» **What is required**: Using the data below, return the stretch from the line that contains "4: (562, 196, 0.57)" through the line that contains "48: (475, 80, 0.56)", both included, exactly as it stands and nothing beyond it.

START Entries provided

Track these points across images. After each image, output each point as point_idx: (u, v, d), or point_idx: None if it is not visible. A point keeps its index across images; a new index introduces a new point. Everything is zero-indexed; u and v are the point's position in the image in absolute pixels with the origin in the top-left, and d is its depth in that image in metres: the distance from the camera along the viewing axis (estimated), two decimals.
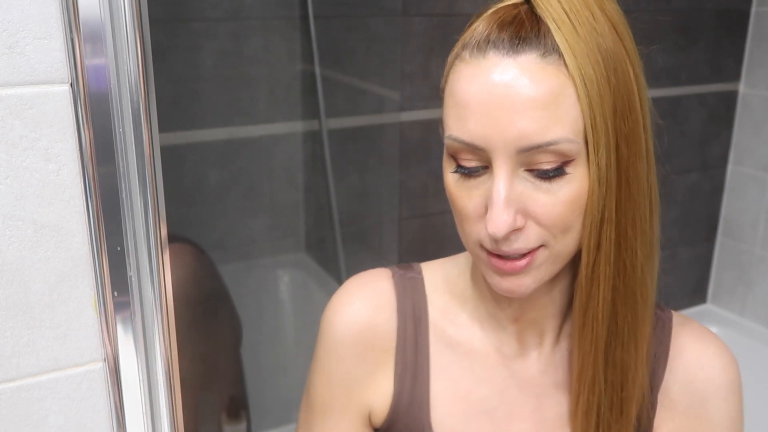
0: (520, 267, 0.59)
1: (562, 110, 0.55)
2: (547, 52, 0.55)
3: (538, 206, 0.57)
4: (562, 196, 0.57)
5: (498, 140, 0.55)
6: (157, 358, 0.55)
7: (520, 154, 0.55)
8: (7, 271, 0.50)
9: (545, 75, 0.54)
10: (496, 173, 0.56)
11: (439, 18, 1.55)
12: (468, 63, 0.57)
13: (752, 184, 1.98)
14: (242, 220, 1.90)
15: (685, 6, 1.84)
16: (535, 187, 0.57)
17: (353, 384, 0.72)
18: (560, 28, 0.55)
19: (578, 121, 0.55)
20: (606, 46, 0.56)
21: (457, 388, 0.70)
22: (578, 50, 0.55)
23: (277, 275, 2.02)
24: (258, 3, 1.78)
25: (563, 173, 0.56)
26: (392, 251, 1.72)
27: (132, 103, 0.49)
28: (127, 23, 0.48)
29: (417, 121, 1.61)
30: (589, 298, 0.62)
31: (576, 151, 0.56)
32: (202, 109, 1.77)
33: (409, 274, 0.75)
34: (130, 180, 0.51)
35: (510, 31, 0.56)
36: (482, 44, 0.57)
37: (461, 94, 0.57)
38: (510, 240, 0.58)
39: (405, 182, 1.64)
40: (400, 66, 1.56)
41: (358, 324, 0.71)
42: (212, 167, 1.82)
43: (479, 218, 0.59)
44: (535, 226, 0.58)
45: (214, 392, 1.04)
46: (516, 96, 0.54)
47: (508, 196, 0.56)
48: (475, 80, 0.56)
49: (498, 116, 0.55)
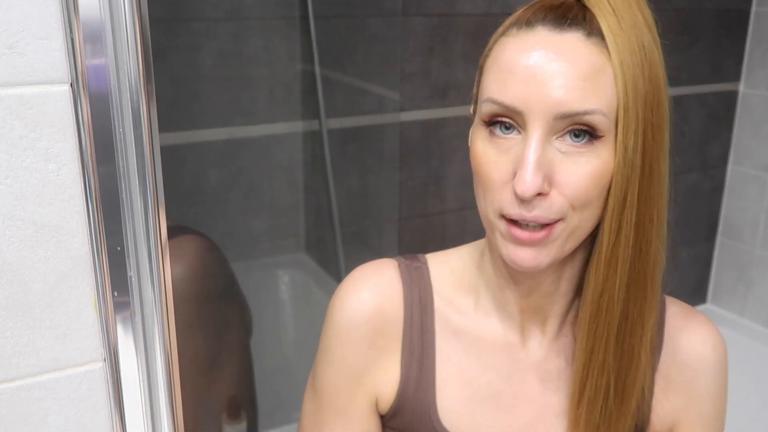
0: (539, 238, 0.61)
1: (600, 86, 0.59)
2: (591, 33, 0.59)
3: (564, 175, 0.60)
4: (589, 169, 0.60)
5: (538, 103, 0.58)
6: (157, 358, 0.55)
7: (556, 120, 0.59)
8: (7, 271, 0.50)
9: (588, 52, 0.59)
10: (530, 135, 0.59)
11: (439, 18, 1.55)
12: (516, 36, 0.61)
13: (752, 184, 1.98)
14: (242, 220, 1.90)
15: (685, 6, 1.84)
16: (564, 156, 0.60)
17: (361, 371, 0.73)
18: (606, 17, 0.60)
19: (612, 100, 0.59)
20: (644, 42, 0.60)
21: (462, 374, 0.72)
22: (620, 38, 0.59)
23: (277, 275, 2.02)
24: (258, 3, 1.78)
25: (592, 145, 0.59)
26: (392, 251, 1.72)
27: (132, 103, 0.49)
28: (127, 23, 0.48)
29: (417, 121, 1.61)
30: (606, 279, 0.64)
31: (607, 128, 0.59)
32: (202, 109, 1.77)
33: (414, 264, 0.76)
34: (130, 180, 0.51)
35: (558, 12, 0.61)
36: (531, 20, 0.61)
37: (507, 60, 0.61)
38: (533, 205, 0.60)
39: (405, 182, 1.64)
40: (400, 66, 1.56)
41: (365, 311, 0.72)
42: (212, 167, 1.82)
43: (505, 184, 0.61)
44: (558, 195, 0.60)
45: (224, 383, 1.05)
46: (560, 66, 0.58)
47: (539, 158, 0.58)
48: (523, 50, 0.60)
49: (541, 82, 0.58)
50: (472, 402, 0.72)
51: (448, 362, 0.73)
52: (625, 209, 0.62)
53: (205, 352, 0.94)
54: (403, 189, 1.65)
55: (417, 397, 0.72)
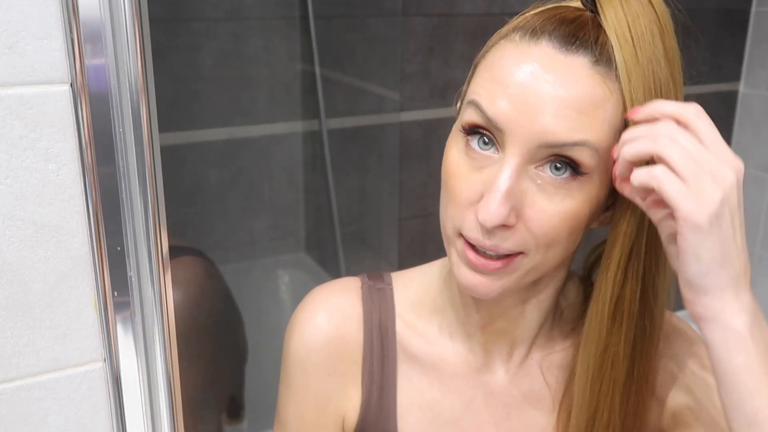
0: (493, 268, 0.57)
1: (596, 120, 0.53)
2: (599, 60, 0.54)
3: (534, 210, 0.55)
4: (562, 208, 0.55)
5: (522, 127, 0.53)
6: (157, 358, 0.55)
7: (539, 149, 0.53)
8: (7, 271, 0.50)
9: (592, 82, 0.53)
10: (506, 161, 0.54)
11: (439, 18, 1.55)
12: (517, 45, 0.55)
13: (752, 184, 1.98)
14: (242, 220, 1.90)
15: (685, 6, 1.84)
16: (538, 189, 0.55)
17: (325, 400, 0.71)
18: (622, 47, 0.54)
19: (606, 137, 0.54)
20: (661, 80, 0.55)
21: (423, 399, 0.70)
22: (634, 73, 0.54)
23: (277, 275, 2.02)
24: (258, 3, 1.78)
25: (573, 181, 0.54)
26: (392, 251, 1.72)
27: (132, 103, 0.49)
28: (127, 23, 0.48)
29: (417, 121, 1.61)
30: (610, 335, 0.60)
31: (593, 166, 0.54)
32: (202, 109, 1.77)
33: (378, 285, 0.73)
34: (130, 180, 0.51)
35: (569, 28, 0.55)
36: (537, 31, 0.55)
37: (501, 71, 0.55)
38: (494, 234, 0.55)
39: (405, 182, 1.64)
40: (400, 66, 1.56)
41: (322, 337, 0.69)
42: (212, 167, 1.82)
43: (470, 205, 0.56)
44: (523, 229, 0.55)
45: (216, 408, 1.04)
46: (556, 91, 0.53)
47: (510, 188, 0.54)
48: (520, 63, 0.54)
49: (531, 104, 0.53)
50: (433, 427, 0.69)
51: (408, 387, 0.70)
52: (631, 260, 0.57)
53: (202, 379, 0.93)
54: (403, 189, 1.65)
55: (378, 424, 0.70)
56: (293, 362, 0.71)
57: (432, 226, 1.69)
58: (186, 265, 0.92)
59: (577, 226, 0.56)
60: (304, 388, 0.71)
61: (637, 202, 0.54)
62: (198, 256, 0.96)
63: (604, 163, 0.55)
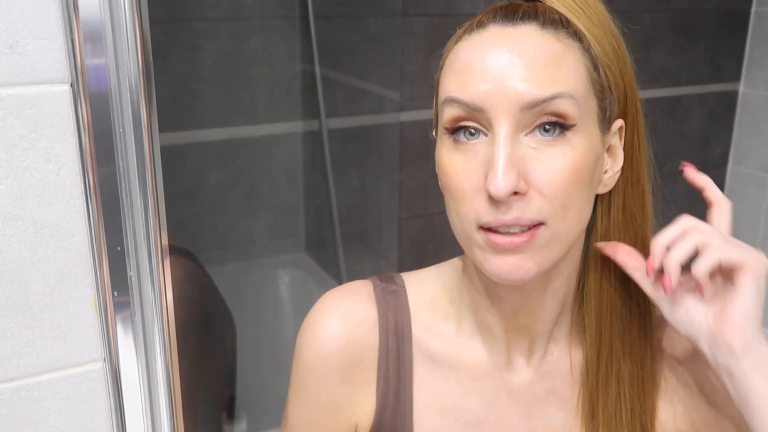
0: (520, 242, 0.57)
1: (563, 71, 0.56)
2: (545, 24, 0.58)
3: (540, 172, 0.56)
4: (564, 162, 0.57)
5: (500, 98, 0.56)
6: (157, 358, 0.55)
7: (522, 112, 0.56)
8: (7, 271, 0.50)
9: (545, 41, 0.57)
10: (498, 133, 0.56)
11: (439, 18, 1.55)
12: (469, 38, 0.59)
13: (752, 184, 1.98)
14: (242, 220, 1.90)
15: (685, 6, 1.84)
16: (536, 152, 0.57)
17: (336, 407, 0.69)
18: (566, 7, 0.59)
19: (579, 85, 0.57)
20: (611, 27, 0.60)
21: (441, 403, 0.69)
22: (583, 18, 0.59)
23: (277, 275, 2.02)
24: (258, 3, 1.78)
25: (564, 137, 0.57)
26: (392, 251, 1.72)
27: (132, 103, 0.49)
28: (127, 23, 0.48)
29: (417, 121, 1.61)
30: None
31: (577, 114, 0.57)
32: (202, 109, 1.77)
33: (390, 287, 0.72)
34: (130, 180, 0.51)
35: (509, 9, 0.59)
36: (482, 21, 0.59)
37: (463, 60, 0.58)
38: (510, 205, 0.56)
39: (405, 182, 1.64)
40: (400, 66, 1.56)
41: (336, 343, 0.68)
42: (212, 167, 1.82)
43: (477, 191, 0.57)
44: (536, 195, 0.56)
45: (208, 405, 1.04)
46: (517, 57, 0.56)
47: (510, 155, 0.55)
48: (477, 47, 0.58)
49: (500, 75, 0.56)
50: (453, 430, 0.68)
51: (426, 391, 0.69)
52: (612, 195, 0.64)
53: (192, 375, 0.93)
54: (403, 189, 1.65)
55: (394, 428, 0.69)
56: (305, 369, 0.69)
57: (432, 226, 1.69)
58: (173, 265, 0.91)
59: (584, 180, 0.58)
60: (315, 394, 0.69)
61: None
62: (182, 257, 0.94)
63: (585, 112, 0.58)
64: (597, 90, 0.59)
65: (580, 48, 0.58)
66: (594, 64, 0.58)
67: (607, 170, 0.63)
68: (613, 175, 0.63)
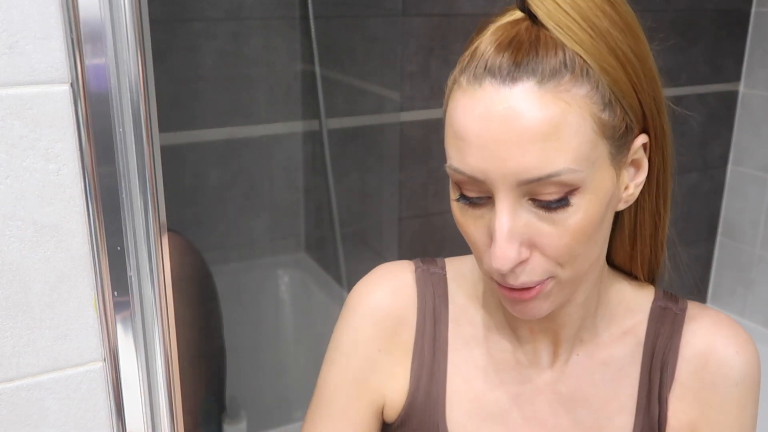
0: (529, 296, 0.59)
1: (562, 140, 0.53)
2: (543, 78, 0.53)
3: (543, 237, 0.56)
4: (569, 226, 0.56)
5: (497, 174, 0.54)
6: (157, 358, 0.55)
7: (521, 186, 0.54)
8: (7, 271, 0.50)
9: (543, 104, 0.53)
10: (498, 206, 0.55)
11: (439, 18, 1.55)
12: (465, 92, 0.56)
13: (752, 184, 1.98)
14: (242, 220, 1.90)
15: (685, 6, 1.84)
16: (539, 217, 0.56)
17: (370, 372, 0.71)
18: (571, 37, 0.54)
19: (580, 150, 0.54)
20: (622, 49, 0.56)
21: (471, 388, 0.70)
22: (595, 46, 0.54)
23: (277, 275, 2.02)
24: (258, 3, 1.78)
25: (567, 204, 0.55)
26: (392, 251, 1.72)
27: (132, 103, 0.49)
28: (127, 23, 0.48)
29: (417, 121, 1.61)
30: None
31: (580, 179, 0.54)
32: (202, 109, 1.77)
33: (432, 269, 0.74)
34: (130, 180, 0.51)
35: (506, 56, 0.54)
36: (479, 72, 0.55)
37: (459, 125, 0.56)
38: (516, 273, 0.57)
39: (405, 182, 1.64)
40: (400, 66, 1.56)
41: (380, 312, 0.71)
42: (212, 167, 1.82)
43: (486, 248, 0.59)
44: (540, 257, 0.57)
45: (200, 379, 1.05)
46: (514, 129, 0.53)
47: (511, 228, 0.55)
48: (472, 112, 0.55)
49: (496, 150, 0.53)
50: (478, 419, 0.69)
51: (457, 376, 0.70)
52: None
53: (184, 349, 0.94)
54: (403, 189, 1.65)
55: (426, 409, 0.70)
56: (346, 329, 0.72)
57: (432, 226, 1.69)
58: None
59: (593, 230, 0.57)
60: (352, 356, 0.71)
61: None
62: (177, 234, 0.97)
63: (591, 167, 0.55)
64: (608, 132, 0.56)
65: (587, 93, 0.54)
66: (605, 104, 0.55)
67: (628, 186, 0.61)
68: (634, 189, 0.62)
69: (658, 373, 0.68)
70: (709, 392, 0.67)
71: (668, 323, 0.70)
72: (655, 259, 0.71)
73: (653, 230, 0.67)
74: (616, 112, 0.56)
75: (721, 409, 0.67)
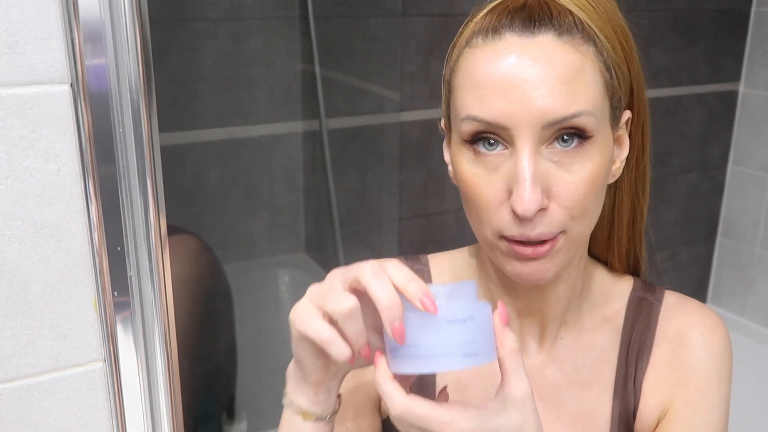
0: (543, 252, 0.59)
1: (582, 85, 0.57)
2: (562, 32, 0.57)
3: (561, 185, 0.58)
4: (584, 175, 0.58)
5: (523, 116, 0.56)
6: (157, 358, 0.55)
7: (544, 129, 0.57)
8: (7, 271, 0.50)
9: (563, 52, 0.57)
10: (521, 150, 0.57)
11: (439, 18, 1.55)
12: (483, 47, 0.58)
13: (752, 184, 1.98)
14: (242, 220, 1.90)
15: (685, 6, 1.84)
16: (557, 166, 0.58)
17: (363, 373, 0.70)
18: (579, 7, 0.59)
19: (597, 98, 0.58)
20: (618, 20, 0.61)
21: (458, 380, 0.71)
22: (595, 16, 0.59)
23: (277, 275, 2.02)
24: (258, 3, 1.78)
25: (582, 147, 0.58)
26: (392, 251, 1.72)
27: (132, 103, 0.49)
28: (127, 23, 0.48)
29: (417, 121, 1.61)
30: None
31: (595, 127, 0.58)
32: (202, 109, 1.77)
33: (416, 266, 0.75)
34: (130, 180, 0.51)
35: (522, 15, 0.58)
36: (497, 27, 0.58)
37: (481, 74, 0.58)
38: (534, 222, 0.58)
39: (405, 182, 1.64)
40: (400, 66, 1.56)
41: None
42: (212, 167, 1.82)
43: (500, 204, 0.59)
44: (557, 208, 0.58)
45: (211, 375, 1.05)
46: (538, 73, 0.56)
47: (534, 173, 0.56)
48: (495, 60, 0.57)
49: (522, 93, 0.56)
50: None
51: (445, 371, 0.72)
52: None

END Entries provided

» **Response to the exercise**:
4: (562, 196, 0.57)
5: (498, 140, 0.55)
6: (157, 358, 0.55)
7: (520, 154, 0.55)
8: (7, 271, 0.50)
9: (545, 75, 0.54)
10: (496, 173, 0.56)
11: (439, 18, 1.55)
12: (468, 63, 0.57)
13: (752, 184, 1.98)
14: (242, 220, 1.90)
15: (685, 6, 1.84)
16: (535, 187, 0.57)
17: (353, 384, 0.72)
18: (560, 28, 0.55)
19: (578, 121, 0.55)
20: (606, 46, 0.56)
21: (457, 388, 0.70)
22: (578, 50, 0.55)
23: (277, 275, 2.02)
24: (258, 3, 1.78)
25: (563, 173, 0.56)
26: (392, 251, 1.72)
27: (132, 103, 0.49)
28: (127, 23, 0.48)
29: (417, 121, 1.61)
30: (589, 298, 0.62)
31: (576, 151, 0.56)
32: (202, 109, 1.77)
33: (409, 274, 0.75)
34: (130, 180, 0.51)
35: (510, 31, 0.56)
36: (482, 44, 0.57)
37: (461, 94, 0.57)
38: (510, 240, 0.58)
39: (405, 182, 1.64)
40: (400, 66, 1.56)
41: (358, 324, 0.71)
42: (212, 167, 1.82)
43: (479, 218, 0.59)
44: (535, 226, 0.58)
45: (214, 392, 1.04)
46: (516, 96, 0.54)
47: (508, 196, 0.56)
48: (475, 80, 0.56)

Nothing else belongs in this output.